La reliure… what else ?
Isabelle est née à Roanne en 1972. Passionnée tout autant d’art que de littérature, elle passe en 90 un bac littéraire option arts plastiques. A l’heure de choisir sa voie, la reliure lui apparaît comme étant la parfaite synthèse de ses prédispositions. Elle entre donc à l’Union Centrale des Arts Décoratifs à Paris où on lui dispense pendant 4 ans un enseignement haut de gamme et classique. Elle étudie tour à tour la reliure et la dorure traditionnelles, la restauration de livres anciens, le cartonnage et la gravure. Elle obtient le Certificat d’Aptitude Professionnelle des Arts de la reliure en 92, puis le diplôme interne à l’école en 94. A l’époque, aucune alternative au CAP n’est proposée par l’éducation nationale, et ce n’est qu’en 2014 qu’elle peut passer, et obtient, le diplôme des Métiers d’Art. Dès 1993, elle travaille pendant près de 2 ans chez le relieur Philippe Jansana à Charlieu, auprès duquel elle apprend les rouages du métier et ce qu’il implique. Elle ouvre ensuite son propre atelier à Roanne où, pendant 5 ans, elle enseigne la reliure et répond aux demandes de bibliophiles, de particuliers et d’administrations. Depuis 2000, elle travaille au secteur Patrimoine des Médiathèques de Roannais-agglomération. Les nouvelles techniques de reliure contemporaine de ces vingt dernières années, basées sur la réversibilité des opérations, lui offrent de nouvelles perspectives créatrices. Elle adhère à l’ARA (Les Amis de la Reliure d’Art) et à l’APPAR (Association pour la Promotion des Arts de la Reliure) qui lui permettent de participer à des expositions nationales et internationales, tandis qu’avec Manufacture Graphein Pallas elle dispense bénévolement des cours de reliure à des amateurs.
Un métier confidentiel et actif
Isabelle a eu très vite conscience d’avoir un lien particulier avec le patrimoine, quel qu’il soit. Le sien compris puisqu’elle a fait sa généalogie en essayant de découvrir, au plus près de la réalité, la vie de ses ascendants. Elle aime l’histoire des gens, des objets, de l’art, des livres, ou de l’art des livres. Comme elle aime la création, et les contraintes, liées à la particularité de chaque ouvrage. Elle est heureuse d’avoir eu si jeune la maturité nécessaire pour choisir ce métier confidentiel, dont la richesse est exponentielle, tant en termes de déclinaison de techniques qu’en termes historiques, philosophiques ou littéraires. Il y a 60 opérations dans une reliure, et toutes découlent les unes des autres. S’il faut bien entendu des aptitudes manuelles et de grandes dispositions créatives, il faut aussi aimer le livre et son passé, apprendre à le connaître avant de lui donner un avenir. « Un livre ancien est comme toutes ces choses à ne pas oublier, à ne pas négliger, et qui font partie, comme les êtres disparus, de notre patrimoine, de notre essence, de notre histoire ».

........

**Votre consigne:**
Indiquez en quelle année, d'après l'extrait, Isabelle obtient le diplôme des Métiers d'Art.

(Images de graphiques générées)
........

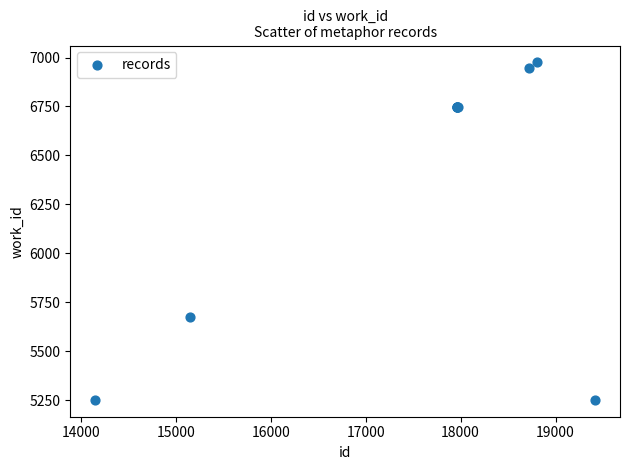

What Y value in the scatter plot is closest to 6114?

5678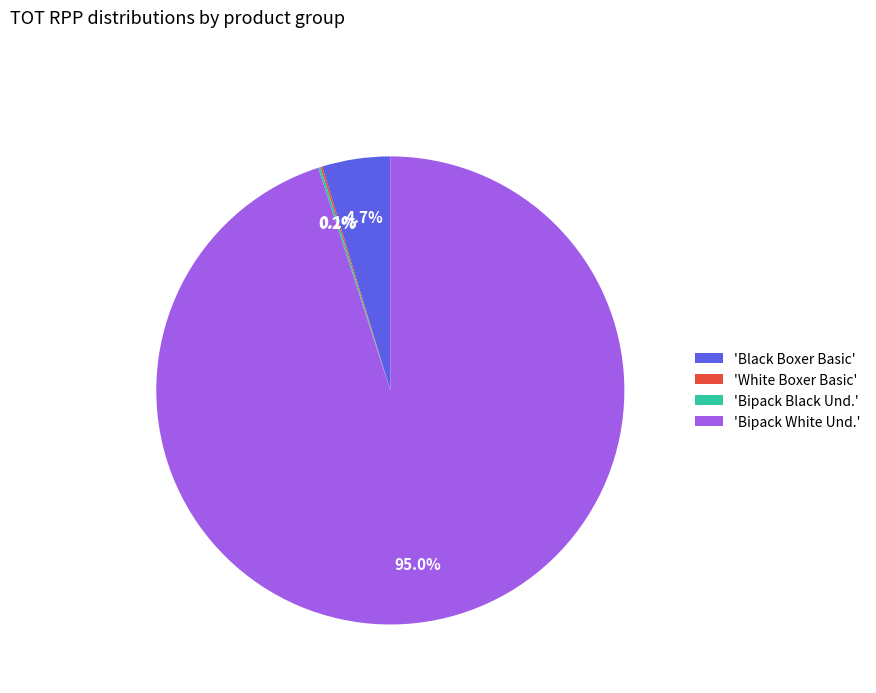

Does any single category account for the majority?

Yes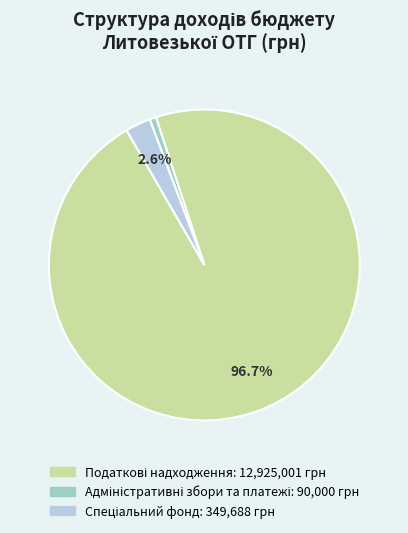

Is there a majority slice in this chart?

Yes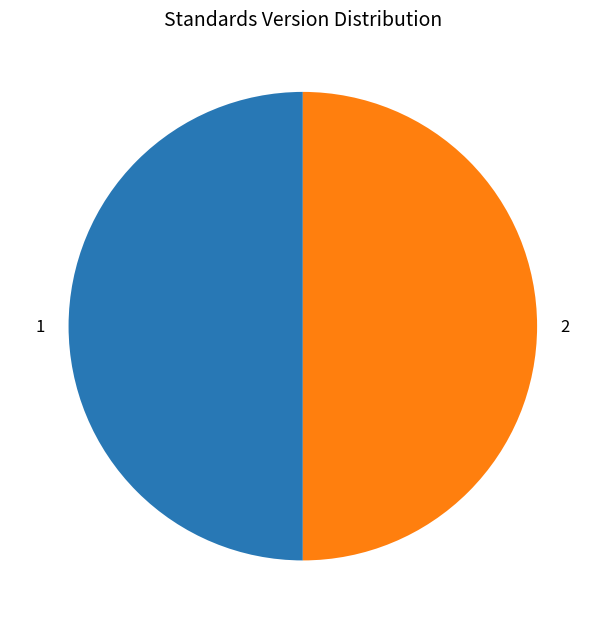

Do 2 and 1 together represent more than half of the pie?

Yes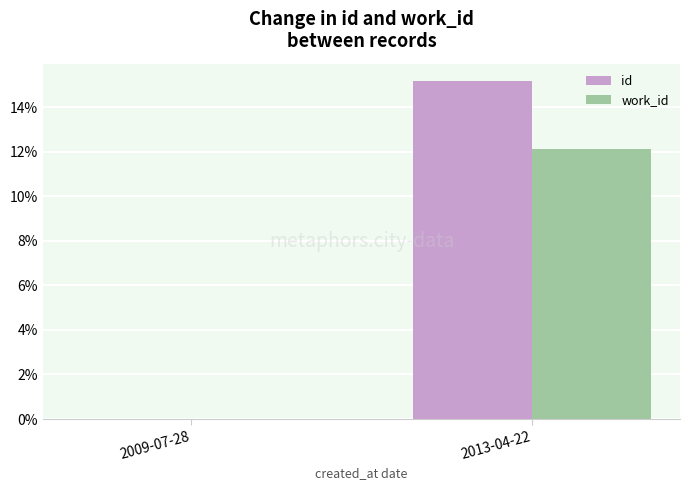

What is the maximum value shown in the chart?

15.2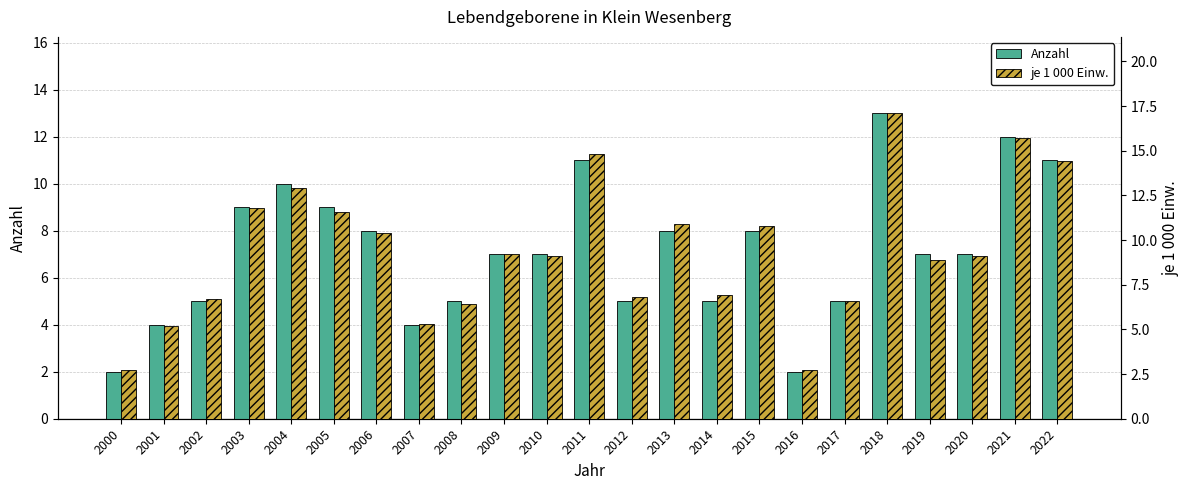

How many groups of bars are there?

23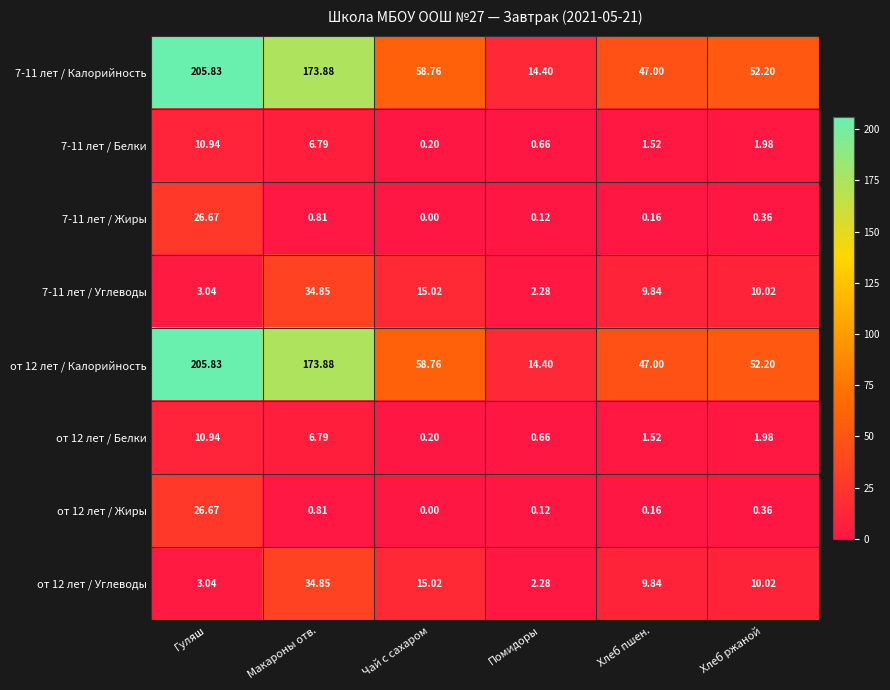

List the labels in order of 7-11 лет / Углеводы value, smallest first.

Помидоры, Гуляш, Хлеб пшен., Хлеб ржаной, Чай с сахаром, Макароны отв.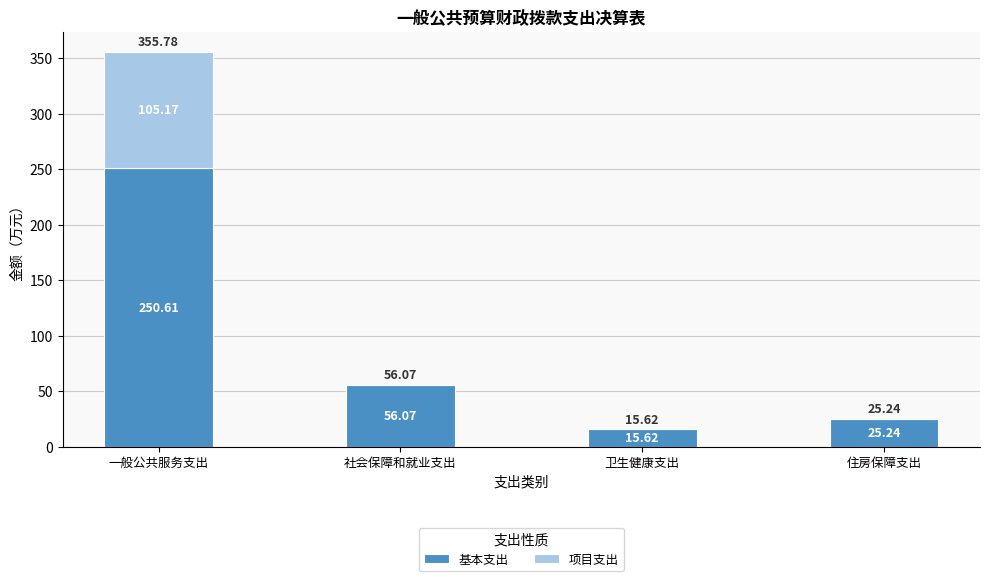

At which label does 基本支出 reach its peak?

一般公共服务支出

........

**Corrigé de l'exercice:**
Elle obtient le diplôme des Métiers d'Art en 2014.